For a prospective study using the DELIKT, comorbidity variables must either be assessed using a diagnosis list or asking the patient or be replaced by a surrogate parameter, such as the CRP for infection. Alternatively, machine learning techniques could be used to scan for delirium key words written in a physician’s progress report. Finally, per TRIPOD statement our type of validation is considered “narrow”. Thus, it is highly recommended to perform a “broad” validation, meaning in a different hospital and, if possible, with prospectively collected data.

Conclusion

The DELIKT is a potentially automatic tool with predictors from standard care including the CrAS to identify patients at high risk for delirium.
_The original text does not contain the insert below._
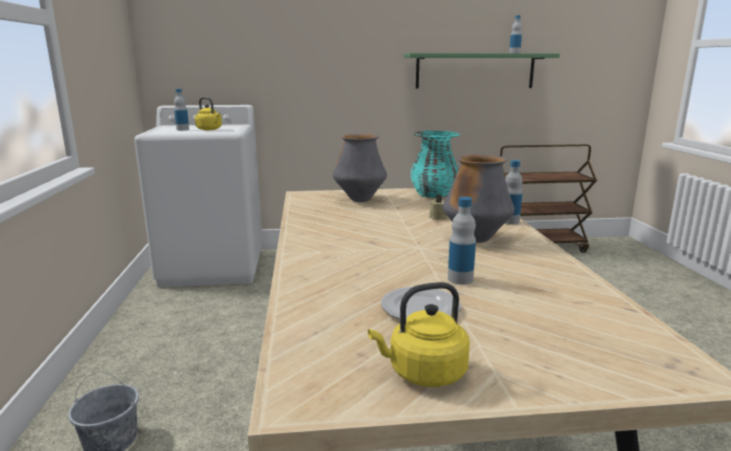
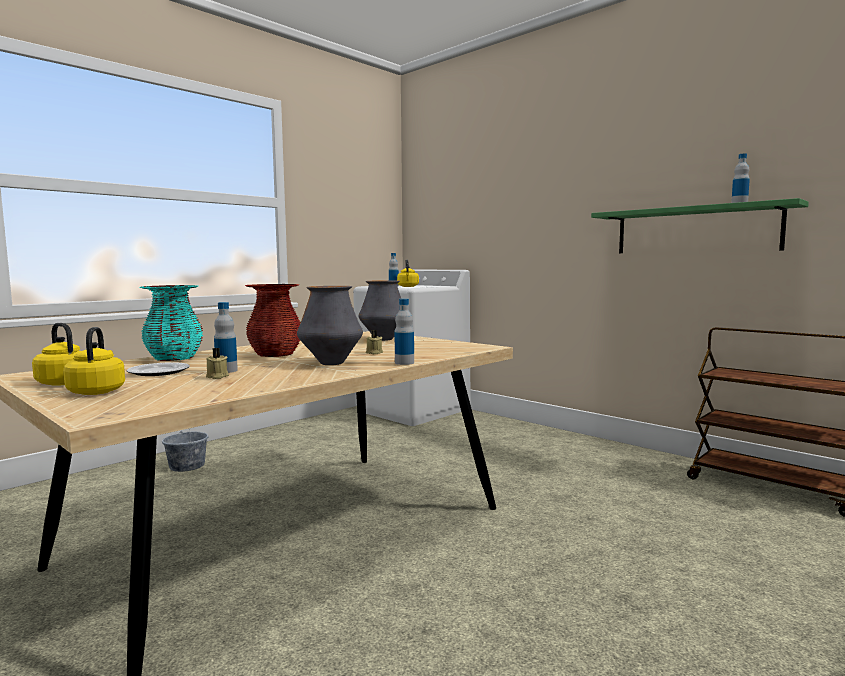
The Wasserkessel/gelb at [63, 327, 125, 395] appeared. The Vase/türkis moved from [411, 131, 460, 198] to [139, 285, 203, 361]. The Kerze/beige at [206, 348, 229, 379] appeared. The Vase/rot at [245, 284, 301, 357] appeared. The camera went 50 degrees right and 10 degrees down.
A DELIKT score of more than 20 points was significantly associated with incident delirium. It could be implemented in a computerised physician order entry system to automatically predict delirium risk during admission. The cut-off score can be adapted depending on what sensitivity or specificity is warranted. In a next step, the DELIKT or the CrAS alone should be implemented in a clinical station to conduct an impact study evaluating its preventive power in comparison to standard care.